Dhokla
The secret behind making this bread fast is that it's steamed, not baked! Try this gluten-free, high-protein bread made with chickpea flour and yogurt spiced with black pepper, turmeric, brown sugar, and red chili peppers topped with fresh cilantro and grated coconut.
Serves: 8
Total Time:
Ingredients:
- 1 and 1/2 cups sifted gram (chickpea flour)

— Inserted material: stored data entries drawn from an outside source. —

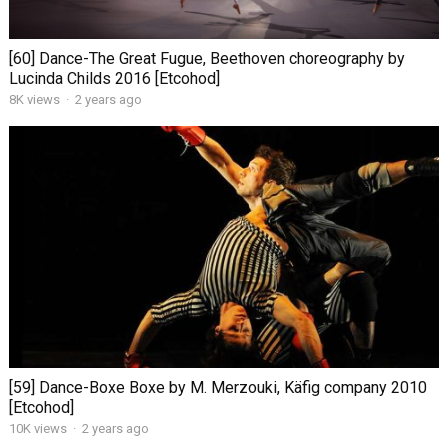
[60] Dance-The Great Fugue, Beethoven choreography by
Lucinda Childs 2016 [Etcohod]
8K views
·
2 years ago
[59] Dance-Boxe Boxe by M. Merzouki, Käfig company 2010
[Etcohod]
10K views
·
2 years ago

- 1 and 1/2 tablespoons fresh ginger, minced
- 1/4 teaspoon black pepper
- 1/4 teaspoon turmeric
- Pinch of ground red chili pepper
- 3/4 teaspoon salt
- 1 teaspoon brown sugar
- 3 tablespoons oil
- 2/3 cup plain yogurt
- 1/2 teaspoon baking powder
- 1/2 teaspoon baking soda
- 3 tablespoons warm water
- 1/3 cup shredded coconut
- 3 tablespoons fresh cilantro, chopped
- 1/4 cup butter
- 1/2 tablespoon black mustard seeds
Directions:
- In a bowl, mix together the gram, ginger, black pepper, turmeric, red chili pepper, salt, brown sugar, oil, and yogurt. Mix well.
- Cover the bowl and leave it in a warm place for 4 hours.
- Prepare an 8-inch baking pan by greasing it.
- Place about an inch of water inside a pot in which the 8-inch baking pan will fit.
- Place a trivet in the pot with water and bring the water to a boil
- Mix the baking powder, baking soda, and warm water into the yogurt mixture. Once the batter begins to bubble, pour it into the cake pan.
- Carefully lower the cake pan onto the trivet. Take care not to get burned by the steam; use long hot-mitts that cover your arms.
- Cover the pot and steam for 8 minutes, then check bread for doneness with a toothpick.
- Continue steaming until toothpick comes out clean.
- Remove bread from outer pot, and allow to cool for 10 minutes, loosely covered, then remove from cake pan.
- Sprinkle with coconut and cilantro.
- In a small pan over medium heat, melt butter, and then add mustard seeds.
- Stir until mustard seeds begin to pop, then pour butter mixture over dhokla.